HOW TO COMPLETE THIS TASK
From the first entry to the last, restate everything word for word and exclude pictures.

RECORDS FOR THE EXERCISE
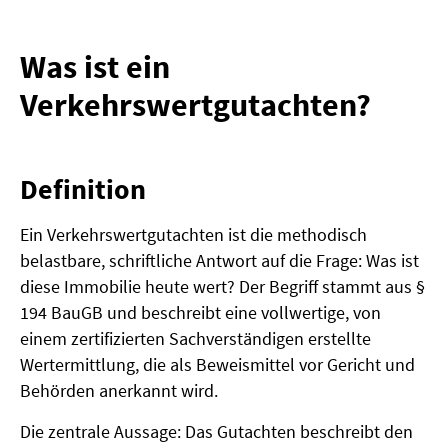
Was ist ein
Verkehrswertgutachten?
Definition
Ein Verkehrswertgutachten ist die methodisch
belastbare, schriftliche Antwort auf die Frage: Was ist
diese Immobilie heute wert? Der Begriff stammt aus §
194 BauGB und beschreibt eine vollwertige, von
einem zertifizierten Sachverständigen erstellte
Wertermittlung, die als Beweismittel vor Gericht und
Behörden anerkannt wird.
Die zentrale Aussage: Das Gutachten beschreibt den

REPLY
Was ist ein
Verkehrswertgutachten?
Definition
Ein Verkehrswertgutachten ist die methodisch
belastbare, schriftliche Antwort auf die Frage: Was ist
diese Immobilie heute wert? Der Begriff stammt aus §
194 BauGB und beschreibt eine vollwertige, von
einem zertifizierten Sachverständigen erstellte
Wertermittlung, die als Beweismittel vor Gericht und
Behörden anerkannt wird.
Die zentrale Aussage: Das Gutachten beschreibt den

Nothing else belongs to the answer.